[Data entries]
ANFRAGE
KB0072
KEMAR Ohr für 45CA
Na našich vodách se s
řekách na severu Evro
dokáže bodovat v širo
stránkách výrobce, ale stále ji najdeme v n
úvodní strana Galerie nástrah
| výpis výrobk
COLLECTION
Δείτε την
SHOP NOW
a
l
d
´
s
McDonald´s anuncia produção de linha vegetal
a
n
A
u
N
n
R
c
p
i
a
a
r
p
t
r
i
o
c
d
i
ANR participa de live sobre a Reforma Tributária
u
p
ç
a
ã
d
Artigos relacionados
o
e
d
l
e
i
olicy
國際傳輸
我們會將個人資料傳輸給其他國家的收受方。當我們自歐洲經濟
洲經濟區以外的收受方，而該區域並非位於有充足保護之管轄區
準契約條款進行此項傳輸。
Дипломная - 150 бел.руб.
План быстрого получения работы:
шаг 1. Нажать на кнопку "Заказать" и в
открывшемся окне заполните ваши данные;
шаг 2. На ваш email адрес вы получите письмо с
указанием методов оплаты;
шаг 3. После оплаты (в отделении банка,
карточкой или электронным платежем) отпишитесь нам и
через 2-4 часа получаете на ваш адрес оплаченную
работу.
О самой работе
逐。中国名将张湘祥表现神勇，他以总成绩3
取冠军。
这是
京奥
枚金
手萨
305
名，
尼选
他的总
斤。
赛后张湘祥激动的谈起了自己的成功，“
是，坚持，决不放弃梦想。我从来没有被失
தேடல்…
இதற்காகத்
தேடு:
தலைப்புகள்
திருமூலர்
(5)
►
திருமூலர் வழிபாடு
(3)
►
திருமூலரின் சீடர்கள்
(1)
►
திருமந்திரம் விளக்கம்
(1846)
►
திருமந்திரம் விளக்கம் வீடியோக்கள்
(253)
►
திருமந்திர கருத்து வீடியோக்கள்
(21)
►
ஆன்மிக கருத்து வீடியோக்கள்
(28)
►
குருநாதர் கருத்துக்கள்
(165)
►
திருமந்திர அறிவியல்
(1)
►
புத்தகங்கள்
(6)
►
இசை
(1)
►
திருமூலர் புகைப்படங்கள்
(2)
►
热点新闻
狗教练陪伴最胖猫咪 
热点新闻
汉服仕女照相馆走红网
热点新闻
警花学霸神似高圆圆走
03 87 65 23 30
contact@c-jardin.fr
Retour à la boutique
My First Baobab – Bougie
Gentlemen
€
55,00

◆ What is being asked: Nothing in the records above may be left out; repeat them exactly.

◆ Result:
ANFRAGE
KB0072
KEMAR Ohr für 45CA
Na našich vodách se s
řekách na severu Evro
dokáže bodovat v širo
stránkách výrobce, ale stále ji najdeme v n
úvodní strana Galerie nástrah
| výpis výrobk
COLLECTION
Δείτε την
SHOP NOW
a
l
d
´
s
McDonald´s anuncia produção de linha vegetal
a
n
A
u
N
n
R
c
p
i
a
a
r
p
t
r
i
o
c
d
i
ANR participa de live sobre a Reforma Tributária
u
p
ç
a
ã
d
Artigos relacionados
o
e
d
l
e
i
olicy
國際傳輸
我們會將個人資料傳輸給其他國家的收受方。當我們自歐洲經濟
洲經濟區以外的收受方，而該區域並非位於有充足保護之管轄區
準契約條款進行此項傳輸。
Дипломная - 150 бел.руб.
План быстрого получения работы:
шаг 1. Нажать на кнопку "Заказать" и в
открывшемся окне заполните ваши данные;
шаг 2. На ваш email адрес вы получите письмо с
указанием методов оплаты;
шаг 3. После оплаты (в отделении банка,
карточкой или электронным платежем) отпишитесь нам и
через 2-4 часа получаете на ваш адрес оплаченную
работу.
О самой работе
逐。中国名将张湘祥表现神勇，他以总成绩3
取冠军。
这是
京奥
枚金
手萨
305
名，
尼选
他的总
斤。
赛后张湘祥激动的谈起了自己的成功，“
是，坚持，决不放弃梦想。我从来没有被失
தேடல்…
இதற்காகத்
தேடு:
தலைப்புகள்
திருமூலர்
(5)
►
திருமூலர் வழிபாடு
(3)
►
திருமூலரின் சீடர்கள்
(1)
►
திருமந்திரம் விளக்கம்
(1846)
►
திருமந்திரம் விளக்கம் வீடியோக்கள்
(253)
►
திருமந்திர கருத்து வீடியோக்கள்
(21)
►
ஆன்மிக கருத்து வீடியோக்கள்
(28)
►
குருநாதர் கருத்துக்கள்
(165)
►
திருமந்திர அறிவியல்
(1)
►
புத்தகங்கள்
(6)
►
இசை
(1)
►
திருமூலர் புகைப்படங்கள்
(2)
►
热点新闻
狗教练陪伴最胖猫咪 
热点新闻
汉服仕女照相馆走红网
热点新闻
警花学霸神似高圆圆走
03 87 65 23 30
contact@c-jardin.fr
Retour à la boutique
My First Baobab – Bougie
Gentlemen
€
55,00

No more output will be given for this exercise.